Project repository of Knowledge Engineering. Project name: Automatic Speech Recognition (ASR) building, trainging and inferring on a Recurrent Neural Network for offline automatic subtitles generation.
Based on:
- Python 3.9
- Tensorflow 2.6.1
Example of usage:
- Clone the repository:
git clone https://github.com/uigiporc/icon-sr.git
- Download and extract the dataset from LibriSpeech
curl.exe -o dataset.zip https://www.openslr.org/resources/12/train-clean-360.tar.gz
tar -xzvf dataset.zip
- Install the dependencies in requirements.txt
pip3 install -r icon-sr/preprocessing/requirements.txt
The preproccesing is necessary only if you want to train from scratch the model.

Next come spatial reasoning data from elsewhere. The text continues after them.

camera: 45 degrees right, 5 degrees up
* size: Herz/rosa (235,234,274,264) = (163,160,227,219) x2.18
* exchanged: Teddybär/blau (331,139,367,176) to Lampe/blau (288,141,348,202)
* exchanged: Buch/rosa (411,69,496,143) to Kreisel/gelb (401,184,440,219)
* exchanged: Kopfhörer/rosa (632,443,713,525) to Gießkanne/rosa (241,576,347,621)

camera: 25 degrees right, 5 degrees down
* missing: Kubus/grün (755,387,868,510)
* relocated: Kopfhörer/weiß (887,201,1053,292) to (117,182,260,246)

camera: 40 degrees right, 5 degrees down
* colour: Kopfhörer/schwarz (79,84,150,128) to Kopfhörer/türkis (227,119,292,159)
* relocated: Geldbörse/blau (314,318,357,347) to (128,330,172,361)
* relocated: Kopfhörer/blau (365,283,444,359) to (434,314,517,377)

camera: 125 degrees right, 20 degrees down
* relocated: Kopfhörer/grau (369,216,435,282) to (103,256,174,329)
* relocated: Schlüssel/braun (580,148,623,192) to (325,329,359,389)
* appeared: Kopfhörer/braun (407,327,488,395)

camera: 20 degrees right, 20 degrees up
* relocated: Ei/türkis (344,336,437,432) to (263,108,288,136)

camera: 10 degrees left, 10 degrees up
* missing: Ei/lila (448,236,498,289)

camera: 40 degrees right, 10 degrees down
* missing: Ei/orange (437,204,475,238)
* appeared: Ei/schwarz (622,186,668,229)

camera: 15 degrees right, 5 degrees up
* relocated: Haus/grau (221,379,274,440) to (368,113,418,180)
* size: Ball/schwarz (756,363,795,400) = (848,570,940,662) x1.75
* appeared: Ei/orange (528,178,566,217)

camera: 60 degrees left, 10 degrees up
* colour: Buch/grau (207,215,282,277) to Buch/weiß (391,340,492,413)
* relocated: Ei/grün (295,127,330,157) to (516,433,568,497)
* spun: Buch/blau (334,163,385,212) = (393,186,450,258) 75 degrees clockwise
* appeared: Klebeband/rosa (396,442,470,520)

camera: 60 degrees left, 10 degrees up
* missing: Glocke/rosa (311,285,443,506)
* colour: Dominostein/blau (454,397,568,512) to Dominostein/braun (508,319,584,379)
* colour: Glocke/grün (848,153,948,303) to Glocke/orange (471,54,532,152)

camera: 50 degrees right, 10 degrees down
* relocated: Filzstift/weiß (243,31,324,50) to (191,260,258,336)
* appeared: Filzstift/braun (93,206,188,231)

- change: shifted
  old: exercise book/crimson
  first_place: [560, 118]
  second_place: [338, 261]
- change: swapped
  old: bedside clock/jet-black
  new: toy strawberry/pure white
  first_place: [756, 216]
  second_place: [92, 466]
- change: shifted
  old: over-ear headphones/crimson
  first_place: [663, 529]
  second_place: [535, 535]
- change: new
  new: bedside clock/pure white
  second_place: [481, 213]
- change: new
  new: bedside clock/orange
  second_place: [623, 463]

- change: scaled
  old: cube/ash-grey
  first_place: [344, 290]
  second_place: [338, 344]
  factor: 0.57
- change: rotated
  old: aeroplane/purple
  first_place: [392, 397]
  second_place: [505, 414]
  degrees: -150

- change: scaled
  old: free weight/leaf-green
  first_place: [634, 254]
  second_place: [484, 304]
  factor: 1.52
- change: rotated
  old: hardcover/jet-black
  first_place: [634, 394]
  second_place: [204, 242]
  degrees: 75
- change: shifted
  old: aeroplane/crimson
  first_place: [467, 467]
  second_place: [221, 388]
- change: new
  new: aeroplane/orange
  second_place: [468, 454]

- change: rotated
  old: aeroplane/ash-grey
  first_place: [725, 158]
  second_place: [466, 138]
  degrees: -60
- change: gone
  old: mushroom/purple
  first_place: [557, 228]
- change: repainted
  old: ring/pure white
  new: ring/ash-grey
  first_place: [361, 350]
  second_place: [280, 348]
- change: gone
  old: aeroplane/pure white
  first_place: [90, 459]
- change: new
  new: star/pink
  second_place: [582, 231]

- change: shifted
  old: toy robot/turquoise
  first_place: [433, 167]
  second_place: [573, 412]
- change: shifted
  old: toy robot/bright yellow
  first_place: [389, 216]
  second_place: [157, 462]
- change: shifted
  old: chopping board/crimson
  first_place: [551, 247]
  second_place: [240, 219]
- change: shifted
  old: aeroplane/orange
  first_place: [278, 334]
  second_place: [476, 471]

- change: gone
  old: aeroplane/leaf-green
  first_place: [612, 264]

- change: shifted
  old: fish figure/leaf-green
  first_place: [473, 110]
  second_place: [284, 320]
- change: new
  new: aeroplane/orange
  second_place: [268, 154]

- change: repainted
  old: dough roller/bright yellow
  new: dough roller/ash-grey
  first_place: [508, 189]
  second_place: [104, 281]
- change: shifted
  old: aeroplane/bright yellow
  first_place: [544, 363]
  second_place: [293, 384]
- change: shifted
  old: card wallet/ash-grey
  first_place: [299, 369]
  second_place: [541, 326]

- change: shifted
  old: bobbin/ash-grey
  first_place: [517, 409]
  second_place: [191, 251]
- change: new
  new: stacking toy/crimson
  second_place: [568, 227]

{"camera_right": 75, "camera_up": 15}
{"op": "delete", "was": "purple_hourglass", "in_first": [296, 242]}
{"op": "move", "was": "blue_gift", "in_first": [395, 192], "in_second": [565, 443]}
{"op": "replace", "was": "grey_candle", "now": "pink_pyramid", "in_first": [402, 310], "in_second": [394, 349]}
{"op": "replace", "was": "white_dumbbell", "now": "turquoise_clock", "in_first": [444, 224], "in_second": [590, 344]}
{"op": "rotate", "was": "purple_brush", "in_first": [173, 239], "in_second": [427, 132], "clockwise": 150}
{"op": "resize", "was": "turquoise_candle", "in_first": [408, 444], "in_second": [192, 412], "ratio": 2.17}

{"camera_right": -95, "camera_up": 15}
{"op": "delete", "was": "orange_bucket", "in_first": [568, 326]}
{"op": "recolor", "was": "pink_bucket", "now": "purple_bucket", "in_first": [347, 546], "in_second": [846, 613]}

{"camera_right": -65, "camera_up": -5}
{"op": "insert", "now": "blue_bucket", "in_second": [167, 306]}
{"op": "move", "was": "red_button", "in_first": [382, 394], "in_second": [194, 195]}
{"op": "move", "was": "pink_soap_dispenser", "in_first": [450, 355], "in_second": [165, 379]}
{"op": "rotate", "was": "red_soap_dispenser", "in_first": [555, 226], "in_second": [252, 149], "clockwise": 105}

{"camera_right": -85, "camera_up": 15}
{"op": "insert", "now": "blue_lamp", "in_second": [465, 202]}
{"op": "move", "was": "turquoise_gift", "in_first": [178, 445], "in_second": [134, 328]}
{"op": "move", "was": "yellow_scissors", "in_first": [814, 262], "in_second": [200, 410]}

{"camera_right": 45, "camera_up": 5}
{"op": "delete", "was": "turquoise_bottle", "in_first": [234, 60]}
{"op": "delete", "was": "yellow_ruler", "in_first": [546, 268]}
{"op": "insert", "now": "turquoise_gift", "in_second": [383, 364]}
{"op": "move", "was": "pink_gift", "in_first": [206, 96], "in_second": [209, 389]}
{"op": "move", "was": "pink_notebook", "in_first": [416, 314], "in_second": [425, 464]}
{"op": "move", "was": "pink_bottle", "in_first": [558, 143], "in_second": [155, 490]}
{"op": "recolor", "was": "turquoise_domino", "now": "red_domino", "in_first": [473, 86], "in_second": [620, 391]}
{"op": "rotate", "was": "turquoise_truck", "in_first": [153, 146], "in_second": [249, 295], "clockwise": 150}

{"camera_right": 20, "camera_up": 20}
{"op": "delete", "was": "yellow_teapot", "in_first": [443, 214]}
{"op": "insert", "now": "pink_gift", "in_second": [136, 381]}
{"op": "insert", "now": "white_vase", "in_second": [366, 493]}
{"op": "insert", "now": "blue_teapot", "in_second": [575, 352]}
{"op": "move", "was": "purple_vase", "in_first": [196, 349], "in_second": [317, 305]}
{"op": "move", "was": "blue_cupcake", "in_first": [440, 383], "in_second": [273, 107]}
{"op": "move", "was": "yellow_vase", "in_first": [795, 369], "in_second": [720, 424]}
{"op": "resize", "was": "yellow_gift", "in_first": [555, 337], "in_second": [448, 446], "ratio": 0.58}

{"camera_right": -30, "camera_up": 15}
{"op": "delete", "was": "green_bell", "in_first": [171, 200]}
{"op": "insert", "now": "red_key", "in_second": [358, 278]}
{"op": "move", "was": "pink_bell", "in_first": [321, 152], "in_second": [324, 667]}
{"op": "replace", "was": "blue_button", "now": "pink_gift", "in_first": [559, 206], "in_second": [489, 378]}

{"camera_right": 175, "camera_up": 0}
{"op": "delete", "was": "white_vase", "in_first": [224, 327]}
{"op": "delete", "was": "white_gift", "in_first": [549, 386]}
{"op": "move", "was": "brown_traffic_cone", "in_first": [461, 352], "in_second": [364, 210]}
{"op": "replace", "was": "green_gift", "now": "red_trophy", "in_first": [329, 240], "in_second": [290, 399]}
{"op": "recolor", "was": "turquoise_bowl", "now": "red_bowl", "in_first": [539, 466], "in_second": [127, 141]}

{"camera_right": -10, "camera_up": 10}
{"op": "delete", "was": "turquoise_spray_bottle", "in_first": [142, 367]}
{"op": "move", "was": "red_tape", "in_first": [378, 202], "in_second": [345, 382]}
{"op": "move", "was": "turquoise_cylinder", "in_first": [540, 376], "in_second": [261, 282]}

To do so, edit DATASET_PATH and PROCCESSED_PATH in preprocessing/preprocessing.py. Then run:
python3 icon-sr/preprocessing/preprocessing.py
To train the model, upload PROCESSED_PATH to a Google Cloud Bucket (for TPU hardware acceleration) or Google Drive (for GPU or no hardware acceleration). Then, set the paths in the notebook speech_to_text.ipynb, and run on Colab.
With Librispeech-train-clean-360 expect around 60 minutes per Epoch on TPU.
Install:
pip3 install pipwin
pipwin install pyaudio
Enable and set Stereo Mix as your default input device. For instructions, see this
Then run:
python3 inference.py
Untested. Should work without too many changes.